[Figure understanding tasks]
○ ○ ○

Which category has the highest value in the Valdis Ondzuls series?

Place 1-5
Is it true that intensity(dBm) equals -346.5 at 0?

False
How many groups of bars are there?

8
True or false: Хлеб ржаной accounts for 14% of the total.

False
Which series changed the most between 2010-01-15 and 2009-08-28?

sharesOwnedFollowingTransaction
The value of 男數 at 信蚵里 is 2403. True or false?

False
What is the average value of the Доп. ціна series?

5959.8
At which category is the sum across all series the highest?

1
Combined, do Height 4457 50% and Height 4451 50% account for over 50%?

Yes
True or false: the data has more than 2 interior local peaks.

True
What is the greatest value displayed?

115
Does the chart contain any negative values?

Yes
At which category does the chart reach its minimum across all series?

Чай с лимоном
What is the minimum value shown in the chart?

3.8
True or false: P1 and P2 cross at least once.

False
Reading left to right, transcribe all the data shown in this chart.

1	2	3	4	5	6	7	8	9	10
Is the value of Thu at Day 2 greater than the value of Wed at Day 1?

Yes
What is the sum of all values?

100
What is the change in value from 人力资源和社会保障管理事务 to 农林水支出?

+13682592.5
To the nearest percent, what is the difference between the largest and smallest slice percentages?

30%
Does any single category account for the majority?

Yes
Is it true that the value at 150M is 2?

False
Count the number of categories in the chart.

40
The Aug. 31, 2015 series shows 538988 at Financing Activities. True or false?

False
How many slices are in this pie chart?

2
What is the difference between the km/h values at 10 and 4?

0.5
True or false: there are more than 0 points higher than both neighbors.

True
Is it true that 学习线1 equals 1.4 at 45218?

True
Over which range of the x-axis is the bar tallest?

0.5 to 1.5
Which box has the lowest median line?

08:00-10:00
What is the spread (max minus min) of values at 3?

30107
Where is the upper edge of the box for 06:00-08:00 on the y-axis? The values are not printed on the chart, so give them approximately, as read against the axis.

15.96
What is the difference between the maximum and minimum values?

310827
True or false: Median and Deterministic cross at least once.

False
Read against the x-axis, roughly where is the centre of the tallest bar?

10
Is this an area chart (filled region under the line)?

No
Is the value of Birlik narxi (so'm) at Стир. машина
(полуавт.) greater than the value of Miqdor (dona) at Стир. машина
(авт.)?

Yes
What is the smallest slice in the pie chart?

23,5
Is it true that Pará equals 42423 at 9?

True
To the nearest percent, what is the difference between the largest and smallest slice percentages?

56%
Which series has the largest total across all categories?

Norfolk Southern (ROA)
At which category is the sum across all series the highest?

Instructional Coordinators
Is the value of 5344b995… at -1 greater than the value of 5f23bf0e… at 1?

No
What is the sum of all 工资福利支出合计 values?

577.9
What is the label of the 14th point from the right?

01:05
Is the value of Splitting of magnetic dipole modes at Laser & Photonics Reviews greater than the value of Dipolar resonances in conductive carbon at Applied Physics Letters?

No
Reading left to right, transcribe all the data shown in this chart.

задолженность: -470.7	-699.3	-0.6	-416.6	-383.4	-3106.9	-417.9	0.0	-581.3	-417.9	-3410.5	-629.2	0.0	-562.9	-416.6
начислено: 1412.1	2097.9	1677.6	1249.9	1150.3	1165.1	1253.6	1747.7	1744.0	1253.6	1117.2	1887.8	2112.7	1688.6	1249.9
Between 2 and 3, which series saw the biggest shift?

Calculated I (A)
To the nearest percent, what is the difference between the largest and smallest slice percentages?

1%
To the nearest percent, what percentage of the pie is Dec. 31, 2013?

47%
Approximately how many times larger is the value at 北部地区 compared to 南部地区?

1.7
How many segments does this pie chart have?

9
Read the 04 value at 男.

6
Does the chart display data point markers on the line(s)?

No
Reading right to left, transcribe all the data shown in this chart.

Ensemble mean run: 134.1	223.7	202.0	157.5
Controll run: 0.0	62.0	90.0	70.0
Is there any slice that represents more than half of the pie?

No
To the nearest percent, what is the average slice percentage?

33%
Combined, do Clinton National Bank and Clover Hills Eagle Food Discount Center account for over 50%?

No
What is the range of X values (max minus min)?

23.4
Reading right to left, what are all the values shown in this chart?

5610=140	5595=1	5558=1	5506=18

○ ○ ○

* [AIM OF THE EXERCISE]: Copy out every one of the lines above word for word, keeping their order and spacing unchanged.

* [SOLUTION TO THE PROBLEM]:
Which category has the highest value in the Valdis Ondzuls series?

Place 1-5
Is it true that intensity(dBm) equals -346.5 at 0?

False
How many groups of bars are there?

8
True or false: Хлеб ржаной accounts for 14% of the total.

False
Which series changed the most between 2010-01-15 and 2009-08-28?

sharesOwnedFollowingTransaction
The value of 男數 at 信蚵里 is 2403. True or false?

False
What is the average value of the Доп. ціна series?

5959.8
At which category is the sum across all series the highest?

1
Combined, do Height 4457 50% and Height 4451 50% account for over 50%?

Yes
True or false: the data has more than 2 interior local peaks.

True
What is the greatest value displayed?

115
Does the chart contain any negative values?

Yes
At which category does the chart reach its minimum across all series?

Чай с лимоном
What is the minimum value shown in the chart?

3.8
True or false: P1 and P2 cross at least once.

False
Reading left to right, transcribe all the data shown in this chart.

1	2	3	4	5	6	7	8	9	10
Is the value of Thu at Day 2 greater than the value of Wed at Day 1?

Yes
What is the sum of all values?

100
What is the change in value from 人力资源和社会保障管理事务 to 农林水支出?

+13682592.5
To the nearest percent, what is the difference between the largest and smallest slice percentages?

30%
Does any single category account for the majority?

Yes
Is it true that the value at 150M is 2?

False
Count the number of categories in the chart.

40
The Aug. 31, 2015 series shows 538988 at Financing Activities. True or false?

False
How many slices are in this pie chart?

2
What is the difference between the km/h values at 10 and 4?

0.5
True or false: there are more than 0 points higher than both neighbors.

True
Is it true that 学习线1 equals 1.4 at 45218?

True
Over which range of the x-axis is the bar tallest?

0.5 to 1.5
Which box has the lowest median line?

08:00-10:00
What is the spread (max minus min) of values at 3?

30107
Where is the upper edge of the box for 06:00-08:00 on the y-axis? The values are not printed on the chart, so give them approximately, as read against the axis.

15.96
What is the difference between the maximum and minimum values?

310827
True or false: Median and Deterministic cross at least once.

False
Read against the x-axis, roughly where is the centre of the tallest bar?

10
Is this an area chart (filled region under the line)?

No
Is the value of Birlik narxi (so'm) at Стир. машина
(полуавт.) greater than the value of Miqdor (dona) at Стир. машина
(авт.)?

Yes
What is the smallest slice in the pie chart?

23,5
Is it true that Pará equals 42423 at 9?

True
To the nearest percent, what is the difference between the largest and smallest slice percentages?

56%
Which series has the largest total across all categories?

Norfolk Southern (ROA)
At which category is the sum across all series the highest?

Instructional Coordinators
Is the value of 5344b995… at -1 greater than the value of 5f23bf0e… at 1?

No
What is the sum of all 工资福利支出合计 values?

577.9
What is the label of the 14th point from the right?

01:05
Is the value of Splitting of magnetic dipole modes at Laser & Photonics Reviews greater than the value of Dipolar resonances in conductive carbon at Applied Physics Letters?

No
Reading left to right, transcribe all the data shown in this chart.

задолженность: -470.7	-699.3	-0.6	-416.6	-383.4	-3106.9	-417.9	0.0	-581.3	-417.9	-3410.5	-629.2	0.0	-562.9	-416.6
начислено: 1412.1	2097.9	1677.6	1249.9	1150.3	1165.1	1253.6	1747.7	1744.0	1253.6	1117.2	1887.8	2112.7	1688.6	1249.9
Between 2 and 3, which series saw the biggest shift?

Calculated I (A)
To the nearest percent, what is the difference between the largest and smallest slice percentages?

1%
To the nearest percent, what percentage of the pie is Dec. 31, 2013?

47%
Approximately how many times larger is the value at 北部地区 compared to 南部地区?

1.7
How many segments does this pie chart have?

9
Read the 04 value at 男.

6
Does the chart display data point markers on the line(s)?

No
Reading right to left, transcribe all the data shown in this chart.

Ensemble mean run: 134.1	223.7	202.0	157.5
Controll run: 0.0	62.0	90.0	70.0
Is there any slice that represents more than half of the pie?

No
To the nearest percent, what is the average slice percentage?

33%
Combined, do Clinton National Bank and Clover Hills Eagle Food Discount Center account for over 50%?

No
What is the range of X values (max minus min)?

23.4
Reading right to left, what are all the values shown in this chart?

5610=140	5595=1	5558=1	5506=18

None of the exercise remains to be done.